Thanks to Steve, Jeff and Mike for their insight. You all make great points. I’m going to align with Jeff on the first step is to establish the goals for the product launch. Any tactics and strategy will suffice if there are no defined launch goals. The effort will be all over the map, not aligned with the goals of the business and waste a lot of money - all things where Marketing loses credibility with the management team.
Management Goals
Chen’s next step is to establish the goals for his product launch, but before he does he needs to meet with senior management to understand their primary goals for the year. After meeting with the CEO, VP Marketing and VP Sales, it’s determined that the management goals for the year are to increase revenue by 50%, improve customer retention from 70% to 80%, and to increase the awareness of Widget Software in the market by 10%. Improving revenue is the most important of the three goals.
So armed with the knowledge of management’s goals, Chen starts the educated guesswork (strategy) of establishing a revenue goal. Since there will only be new customers for Widgetizer, he can’t affect the customer retention goal. Since Widgetizer is new, the awareness of it is 0%.
No Sales History
Chen assembles a small team to arrive at a revenue number for Widgetizer. Robin, the product manager, forecasted $20M in revenue over 3 years in the Widgetizer business case. But before putting his reputation on the line, Chen wants to understand what it will take to sell Widgetizer. Since there is no previous sales history he works with a few sales guys he trusts and maps out a sales cycle.

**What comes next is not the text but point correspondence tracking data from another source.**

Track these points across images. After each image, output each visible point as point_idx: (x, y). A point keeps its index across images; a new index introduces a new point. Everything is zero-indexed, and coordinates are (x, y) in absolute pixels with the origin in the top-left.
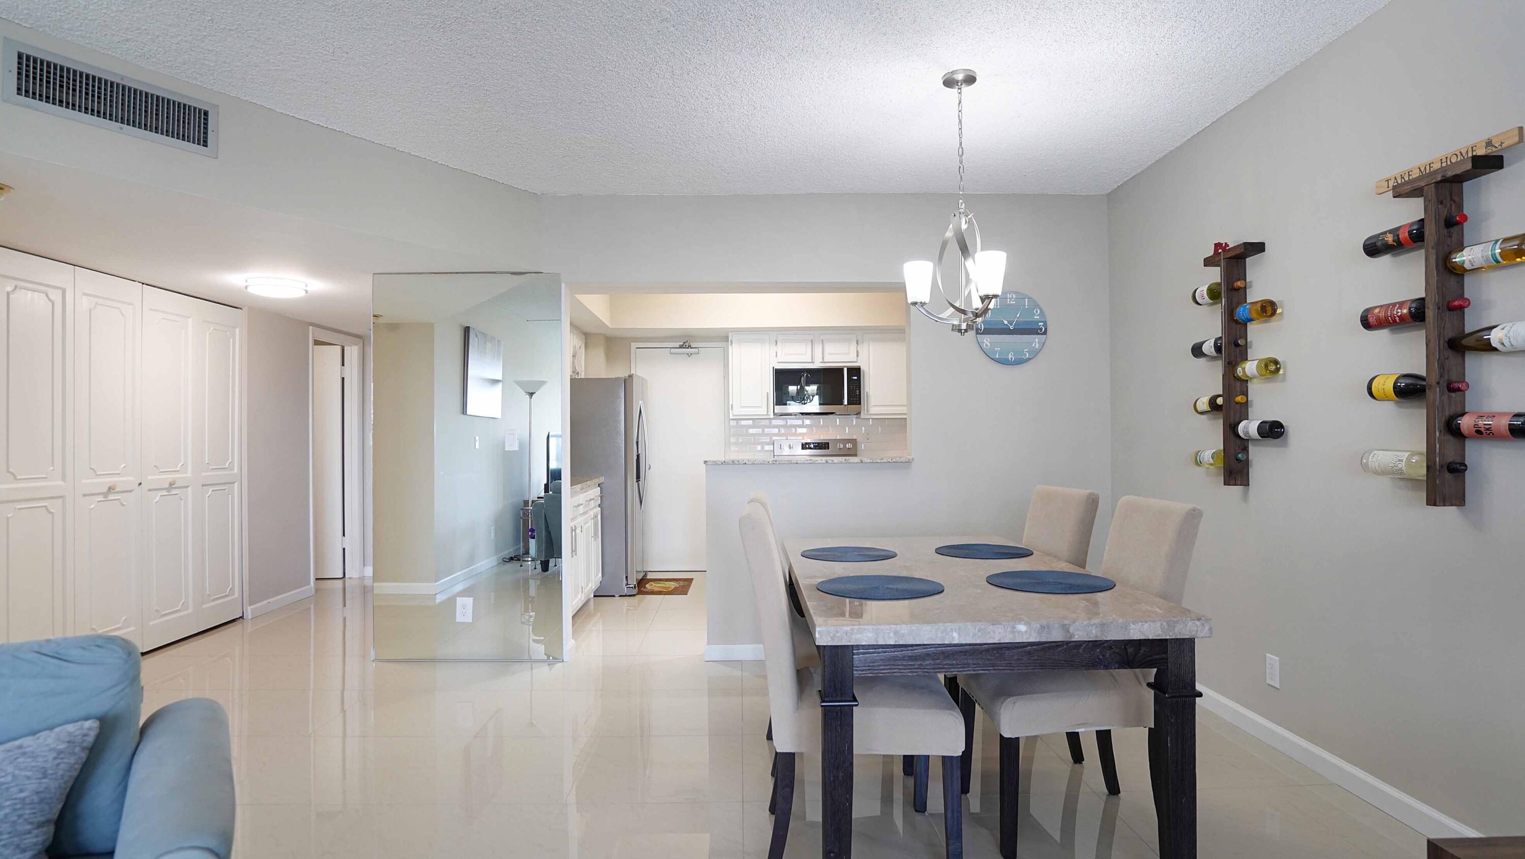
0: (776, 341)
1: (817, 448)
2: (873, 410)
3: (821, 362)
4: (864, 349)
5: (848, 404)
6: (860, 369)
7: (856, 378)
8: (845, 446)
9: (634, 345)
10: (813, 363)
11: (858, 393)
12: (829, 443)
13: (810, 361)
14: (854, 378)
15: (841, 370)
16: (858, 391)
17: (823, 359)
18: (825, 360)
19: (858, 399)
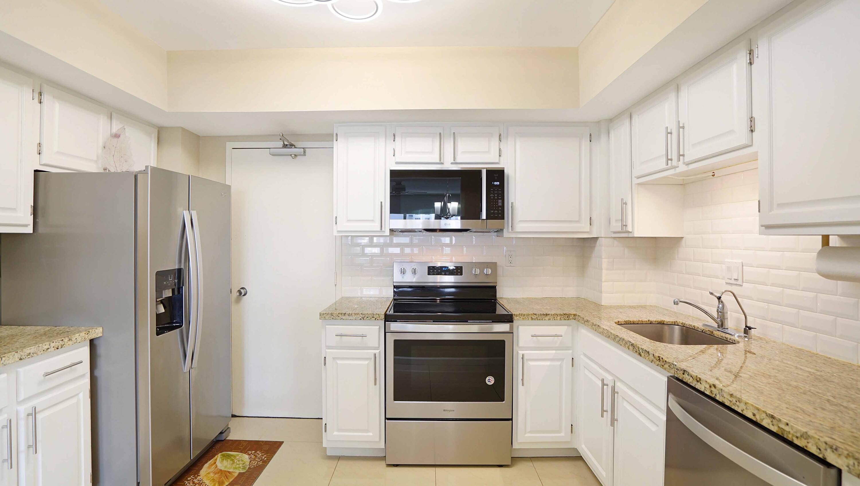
0: (394, 135)
1: (447, 273)
2: (520, 227)
3: (452, 163)
4: (508, 147)
5: (487, 218)
6: (503, 171)
7: (498, 183)
8: (482, 271)
9: (230, 145)
10: (443, 163)
11: (500, 204)
12: (462, 267)
13: (438, 161)
14: (495, 183)
15: (478, 173)
16: (500, 201)
17: (455, 158)
18: (458, 161)
19: (500, 212)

They also strategize on who is likely to be involved in the sale.
Prospect Interviews
Realizing there are large gaps in their guesswork, Chen collaborates with Robin and they begin the process of narrowing the gaps by interviewing 10 potential Widgetizer customers. They would like to interview more prospects but they don’t have the luxury of time. The goal of the interviews is to understand:
The buying criteria
The path to a buying decision (are there others involved that aren’t obvious?)
The length and steps in the buying cycle
Knowing this information would be a solid starting point for developing a defendable revenue goal for Widgetizer. While some of this information was postulated by Robin in the product planning process, the type of detail that is needed now is around how to sell, not what should be in the product. It will be fundamental to training the sales team.
The Surprise
After the interviews Chen and Robin discover that the buying process and the people involved in the buying decision are different than the Widget Software team is accustomed to. This could cause a disconnect with the sales team and cause them to avoid selling Widgetizer. There were disconnects on three key dimensions:
A different buyer is involved in the sale (VP Operations)
A different price point (Widgetizer is priced higher than other products sold by Widget Software)
A distinctly different sales cycle
The Revenue Goal
Based on a realization that there will be some significant sales training involved Chen establishes it as a significant risk factor in the success of the Widgetizer product launch. Chen and Robin agree that a first year revenue goal of $1M is reasonable and meets with the management team to make their recommendation, supported by their research and findings.
Your Turn
What will management say? Is the revenue goal far lower than expected? What kind of pushback will Chen receive?